In the third season of a show, "there's a danger you can settle for preaching to the converted." But he wants to "reach out to absolutely everyone and hopefully get some new viewers," he said.
Viewers will learn some dark things about Captain Jack Harkness (John Barrowman) in "Children of Earth," and I asked Davies if there was a limit to how far he could take the frequently heroic character.
"With a good character and actor, as far as you want," he said. "I think the audience is very intelligent and they don't like it when you handle a character with kid gloves. Good drama exposes people's faults, that's what we empathize with."
Viewers will learn more about Ianto (Gareth David-Lloyd) and Gwen (Eve Myles) as well (and by the way, what a crackling core cast this show has). "This is what I would have done no matter what," even if Season 3 had not been a compressed 5-episode experiment, Davies said. "It's simply time to explore the backgrounds a bit... It was time to expand and explore every connection."
One final note: Peter Capaldi is fantastic as Mr. Frobisher, a man who seems like a gray bureaucrat at first but whose role becomes extremely ambiguous throughout the course of the series, which airs July 6-10 in England.
I'll have much more from Davies and from Barrowman, who plays Captain Jack, when I do a longer "Torchwood" piece later in July, but I had to share a couple of "Doctor Who" details I wrangled from Davies in that Tuesday interview (and there are a few bits and pieces from a recent Barrowman interview here).
Davies relaunched the "Doctor Who" franchise to great success four years ago, but after a series of 2009 specials starring the current Doctor, David Tennant, a new season of "Doctor Who" will begin in the spring of 2010 with Matt Smith as the title character and Steven Moffat as the head writer.
Regarding those Tennant "Doctor Who" specials, "Planet of the Dead" airs July 26 on BBC America. There are three specials after that, and BBC America has confirmed that they will air in this country in around the end of the year. (For a recent interview with Tennant, look here.)
"Waters of Mars" is expected to air in November in the UK, and it should air in this country that month as well. Tennant's last outing as the Doctor is in a two-parter that airs in England on or around Christmas Day and New Years' Day. And those final Tennant specials will air on BBC America around those dates in this country as well.
Davies would not say much about Tennant's final three episodes, except to confirm Lindsay Duncan as the companion in "Waters of Mars" and Bernard Cribben as the companion in the final two-parter.

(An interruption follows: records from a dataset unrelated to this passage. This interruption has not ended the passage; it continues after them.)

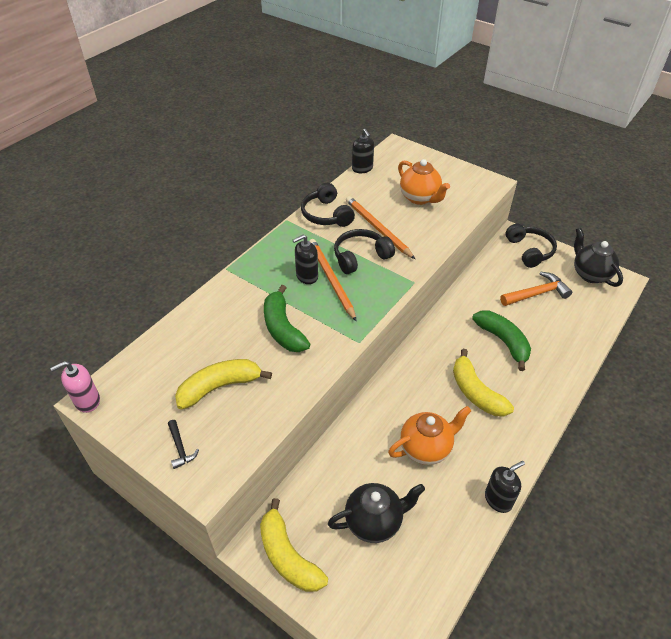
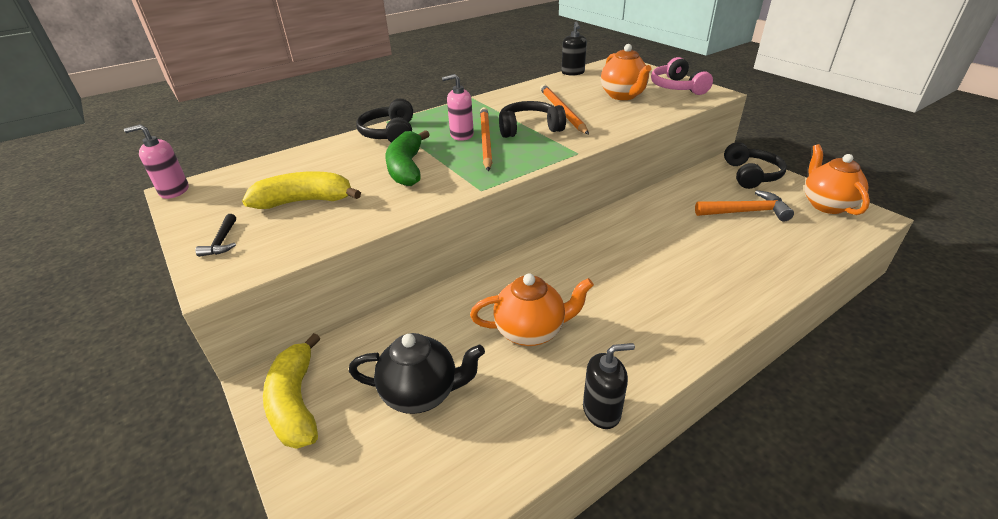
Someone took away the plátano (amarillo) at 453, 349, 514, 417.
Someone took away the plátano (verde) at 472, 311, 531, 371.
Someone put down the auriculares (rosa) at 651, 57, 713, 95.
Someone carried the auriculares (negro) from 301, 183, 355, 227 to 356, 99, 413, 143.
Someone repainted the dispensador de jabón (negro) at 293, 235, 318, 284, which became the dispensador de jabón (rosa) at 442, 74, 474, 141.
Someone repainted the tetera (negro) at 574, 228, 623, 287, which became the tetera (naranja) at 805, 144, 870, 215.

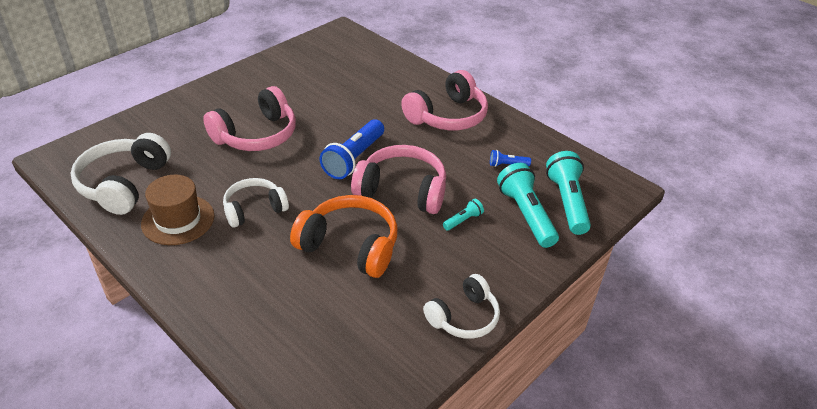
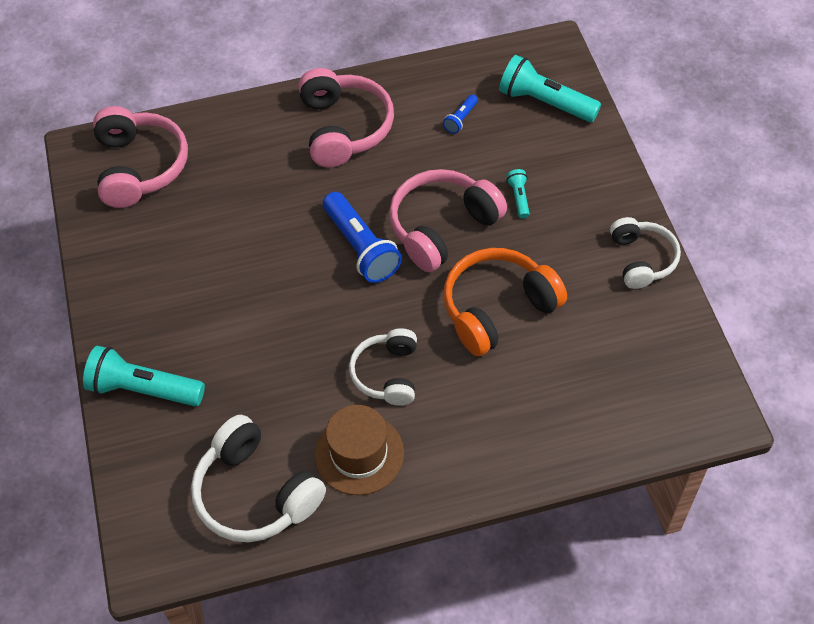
Someone carried the auriculares (rosa) from 203, 86, 296, 151 to 93, 106, 188, 208.
Someone carried the lámpara de mano (turquesa) from 497, 163, 559, 248 to 83, 346, 205, 406.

Davies said there's "enormous amounts of fun" and some good comedy with the alien species in those last two episodes, but there's also an undercurrent of sadness. "It's not a matter of me saying, 'Shall I be dark?' There's this meta-textual game with 'Doctor Who' -- everyone knows David is leaving. You can't avoid that fact, you can't have him walk into a door and regenerate. Everyone knows death is coming. That informs the drama," Davies said.
The final two episodes are Tennant's "finest hour by a million miles," he added.
Would he confirm any of the other casting for the final two Tennant specials? No, with a genial Welsh laugh, he would not.
But he did say that, though he'll stick with "Torchwood" and "The Sarah Jane Adventures," his next project will not be a genre piece. He's "dying" to write a 9 p.m. BBC drama set in the modern-day, entirely real world, he said.
As I said, I'll have fuller transcripts from Davies and Barrowman soon.